Now we will see taxability of expatriates technician, employed in a business carried on in India. U/S 10(5B) such a person is given relief for 48 months for not grossing up of salary if the employer pays the tax and he is paid net of tax salary. So, for 48 months expatriate technician can get tax-free income in India.

Similarly, foreign citizens employed in India get free passage money or value of any free or concessional passage for him and spouse /children for home leave out of India is exempted, for any number of times he travels abroad.

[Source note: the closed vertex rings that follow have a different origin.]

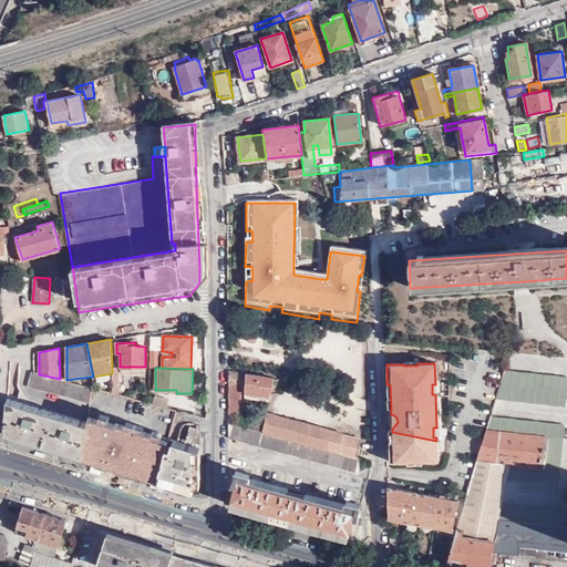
[(272,378),(228,370),(228,412),(239,412),(239,383),(244,384),(244,390),(270,394),(272,378)]
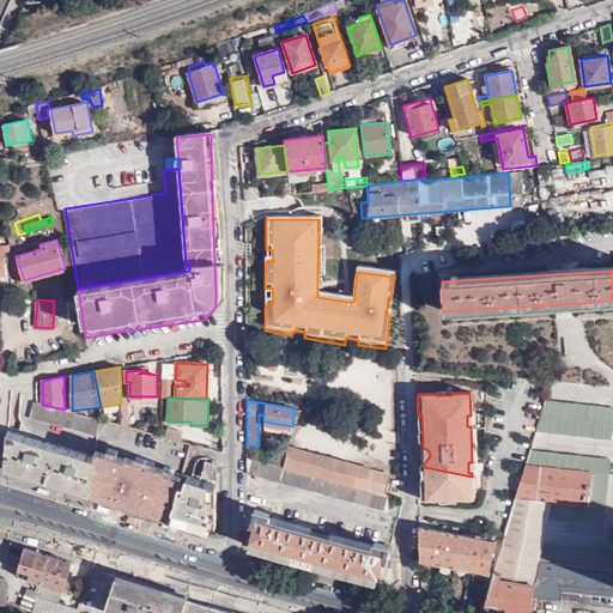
[(42,405),(36,402),(34,402),(29,419),(95,436),(98,418),(72,411),(70,411),(65,410),(42,405)]
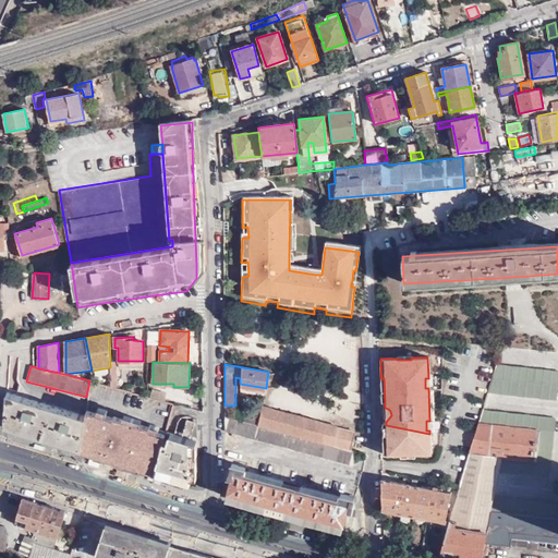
[(557,373),(495,367),(487,393),(555,401),(557,373)]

So, these are some of the tax-free aspects of otherwise taxing Income Tax Act. Over and above normal rebate from tax is available through investment in National Saving Certificate/Public Provident Fund/Provident Fund /repayment of housing loan /NSC accrued interest up to 20% of the amount of investments, subject to maximum of RS.60000/-. Additional Rs.10000/- can be invested in infrastructure bond. Interest on housing loan Repayment of housing loan up to Rs.30000/- is deductible from gross income. Dividend and interest on Public Provident Fund is tax-free. Tax on long term capital gain can be saved if the sale proceed is invested in specified mutual funds schemes with 3 years lock in or if only capital gain amount is invested, investment lock in period is 7 years.

Happy investing. Say good bye to current financial year with cheer.